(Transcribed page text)

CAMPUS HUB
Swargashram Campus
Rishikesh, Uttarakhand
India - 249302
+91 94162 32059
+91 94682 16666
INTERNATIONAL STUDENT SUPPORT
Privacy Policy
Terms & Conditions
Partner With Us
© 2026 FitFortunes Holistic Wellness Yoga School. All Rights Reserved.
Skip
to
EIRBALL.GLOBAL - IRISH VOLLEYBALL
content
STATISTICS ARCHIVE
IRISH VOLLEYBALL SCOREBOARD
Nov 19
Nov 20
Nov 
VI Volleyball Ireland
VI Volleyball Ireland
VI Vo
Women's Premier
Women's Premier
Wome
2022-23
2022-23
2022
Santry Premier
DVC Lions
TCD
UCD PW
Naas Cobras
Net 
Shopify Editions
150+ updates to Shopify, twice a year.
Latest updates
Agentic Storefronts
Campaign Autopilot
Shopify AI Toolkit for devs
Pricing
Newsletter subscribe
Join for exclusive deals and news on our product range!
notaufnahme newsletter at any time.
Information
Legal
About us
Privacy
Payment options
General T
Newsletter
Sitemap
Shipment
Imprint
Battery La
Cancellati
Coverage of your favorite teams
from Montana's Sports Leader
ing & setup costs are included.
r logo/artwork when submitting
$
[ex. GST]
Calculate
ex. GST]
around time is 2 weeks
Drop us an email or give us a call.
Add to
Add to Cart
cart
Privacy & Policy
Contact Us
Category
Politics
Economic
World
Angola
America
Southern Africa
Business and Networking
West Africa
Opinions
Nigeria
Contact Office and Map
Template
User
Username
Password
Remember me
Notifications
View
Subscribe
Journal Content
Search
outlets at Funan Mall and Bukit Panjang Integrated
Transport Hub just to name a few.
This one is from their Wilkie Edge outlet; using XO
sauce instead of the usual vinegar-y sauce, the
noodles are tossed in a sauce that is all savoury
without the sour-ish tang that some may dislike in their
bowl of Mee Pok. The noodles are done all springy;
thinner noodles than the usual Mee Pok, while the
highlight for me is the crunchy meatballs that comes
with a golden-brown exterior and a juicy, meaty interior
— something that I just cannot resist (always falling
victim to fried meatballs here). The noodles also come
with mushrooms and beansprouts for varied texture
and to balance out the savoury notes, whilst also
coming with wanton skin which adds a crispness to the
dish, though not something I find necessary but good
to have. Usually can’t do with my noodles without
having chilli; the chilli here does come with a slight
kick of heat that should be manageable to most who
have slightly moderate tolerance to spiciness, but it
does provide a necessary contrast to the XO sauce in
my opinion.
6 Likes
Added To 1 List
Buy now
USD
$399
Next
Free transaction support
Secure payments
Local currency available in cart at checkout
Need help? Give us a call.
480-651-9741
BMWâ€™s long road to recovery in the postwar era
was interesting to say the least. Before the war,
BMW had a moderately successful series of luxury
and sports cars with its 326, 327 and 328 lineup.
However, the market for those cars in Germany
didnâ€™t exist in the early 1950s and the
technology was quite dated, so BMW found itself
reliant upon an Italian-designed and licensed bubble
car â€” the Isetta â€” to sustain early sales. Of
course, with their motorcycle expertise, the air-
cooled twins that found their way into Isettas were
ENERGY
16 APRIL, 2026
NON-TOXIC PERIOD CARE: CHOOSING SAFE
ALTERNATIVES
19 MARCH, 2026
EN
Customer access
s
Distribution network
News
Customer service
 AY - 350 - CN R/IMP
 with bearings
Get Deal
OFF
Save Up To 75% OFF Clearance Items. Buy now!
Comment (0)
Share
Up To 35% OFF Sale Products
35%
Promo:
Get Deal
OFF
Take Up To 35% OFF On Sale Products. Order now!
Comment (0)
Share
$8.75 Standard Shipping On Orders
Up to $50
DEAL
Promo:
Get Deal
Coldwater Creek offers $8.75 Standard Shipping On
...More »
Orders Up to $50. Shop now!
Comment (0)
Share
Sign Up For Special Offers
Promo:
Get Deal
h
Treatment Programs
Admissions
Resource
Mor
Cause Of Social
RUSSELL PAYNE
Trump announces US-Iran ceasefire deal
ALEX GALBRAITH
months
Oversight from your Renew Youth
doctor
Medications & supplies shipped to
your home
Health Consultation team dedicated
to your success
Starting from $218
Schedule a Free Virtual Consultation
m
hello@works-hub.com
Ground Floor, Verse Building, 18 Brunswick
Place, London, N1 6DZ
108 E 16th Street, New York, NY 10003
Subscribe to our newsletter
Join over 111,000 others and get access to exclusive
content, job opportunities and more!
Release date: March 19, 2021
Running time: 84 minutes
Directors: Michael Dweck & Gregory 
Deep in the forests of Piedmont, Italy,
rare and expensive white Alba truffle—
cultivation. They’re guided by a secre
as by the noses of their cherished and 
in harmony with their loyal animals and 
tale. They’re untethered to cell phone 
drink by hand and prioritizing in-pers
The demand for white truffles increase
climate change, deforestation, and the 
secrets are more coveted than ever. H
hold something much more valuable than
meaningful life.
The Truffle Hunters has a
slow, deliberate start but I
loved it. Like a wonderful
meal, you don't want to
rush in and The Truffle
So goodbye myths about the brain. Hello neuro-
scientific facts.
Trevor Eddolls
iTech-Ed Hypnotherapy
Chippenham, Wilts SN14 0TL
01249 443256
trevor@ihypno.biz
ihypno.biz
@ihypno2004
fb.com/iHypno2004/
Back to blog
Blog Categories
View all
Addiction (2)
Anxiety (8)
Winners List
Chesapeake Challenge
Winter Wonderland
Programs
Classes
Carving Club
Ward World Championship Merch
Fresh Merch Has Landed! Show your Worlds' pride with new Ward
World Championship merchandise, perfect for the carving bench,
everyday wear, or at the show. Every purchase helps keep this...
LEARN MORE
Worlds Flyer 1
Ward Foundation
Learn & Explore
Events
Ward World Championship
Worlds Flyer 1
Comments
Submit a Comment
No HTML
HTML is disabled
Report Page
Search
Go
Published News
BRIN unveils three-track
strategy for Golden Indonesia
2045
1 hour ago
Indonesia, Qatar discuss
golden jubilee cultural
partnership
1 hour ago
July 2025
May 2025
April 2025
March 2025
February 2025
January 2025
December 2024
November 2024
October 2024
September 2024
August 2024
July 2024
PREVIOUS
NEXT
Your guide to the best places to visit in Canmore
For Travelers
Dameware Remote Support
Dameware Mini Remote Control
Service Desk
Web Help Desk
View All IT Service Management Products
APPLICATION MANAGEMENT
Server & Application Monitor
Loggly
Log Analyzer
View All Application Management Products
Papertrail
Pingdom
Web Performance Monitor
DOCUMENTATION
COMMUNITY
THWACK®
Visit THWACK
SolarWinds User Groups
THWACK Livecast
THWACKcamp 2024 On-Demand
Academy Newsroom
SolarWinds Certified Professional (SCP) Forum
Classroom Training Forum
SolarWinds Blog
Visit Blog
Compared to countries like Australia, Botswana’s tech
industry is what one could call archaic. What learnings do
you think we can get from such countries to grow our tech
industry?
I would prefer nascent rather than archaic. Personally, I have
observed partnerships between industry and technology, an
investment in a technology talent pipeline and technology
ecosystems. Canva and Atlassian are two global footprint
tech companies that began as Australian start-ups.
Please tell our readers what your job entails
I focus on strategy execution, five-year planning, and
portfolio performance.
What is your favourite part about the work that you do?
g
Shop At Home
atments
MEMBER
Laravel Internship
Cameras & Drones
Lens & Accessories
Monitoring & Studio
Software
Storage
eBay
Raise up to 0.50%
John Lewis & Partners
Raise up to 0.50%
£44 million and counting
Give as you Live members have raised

Requirement. Rewrite the material from its beginning through the line containing "thinner noodles than", changing "Mee Pok" to "Bak Chor Mee" and leaving everything else as it is.

Answer.
CAMPUS HUB
Swargashram Campus
Rishikesh, Uttarakhand
India - 249302
+91 94162 32059
+91 94682 16666
INTERNATIONAL STUDENT SUPPORT
Privacy Policy
Terms & Conditions
Partner With Us
© 2026 FitFortunes Holistic Wellness Yoga School. All Rights Reserved.
Skip
to
EIRBALL.GLOBAL - IRISH VOLLEYBALL
content
STATISTICS ARCHIVE
IRISH VOLLEYBALL SCOREBOARD
Nov 19
Nov 20
Nov 
VI Volleyball Ireland
VI Volleyball Ireland
VI Vo
Women's Premier
Women's Premier
Wome
2022-23
2022-23
2022
Santry Premier
DVC Lions
TCD
UCD PW
Naas Cobras
Net 
Shopify Editions
150+ updates to Shopify, twice a year.
Latest updates
Agentic Storefronts
Campaign Autopilot
Shopify AI Toolkit for devs
Pricing
Newsletter subscribe
Join for exclusive deals and news on our product range!
notaufnahme newsletter at any time.
Information
Legal
About us
Privacy
Payment options
General T
Newsletter
Sitemap
Shipment
Imprint
Battery La
Cancellati
Coverage of your favorite teams
from Montana's Sports Leader
ing & setup costs are included.
r logo/artwork when submitting
$
[ex. GST]
Calculate
ex. GST]
around time is 2 weeks
Drop us an email or give us a call.
Add to
Add to Cart
cart
Privacy & Policy
Contact Us
Category
Politics
Economic
World
Angola
America
Southern Africa
Business and Networking
West Africa
Opinions
Nigeria
Contact Office and Map
Template
User
Username
Password
Remember me
Notifications
View
Subscribe
Journal Content
Search
outlets at Funan Mall and Bukit Panjang Integrated
Transport Hub just to name a few.
This one is from their Wilkie Edge outlet; using XO
sauce instead of the usual vinegar-y sauce, the
noodles are tossed in a sauce that is all savoury
without the sour-ish tang that some may dislike in their
bowl of Bak Chor Mee. The noodles are done all springy;
thinner noodles than the usual Bak Chor Mee, while the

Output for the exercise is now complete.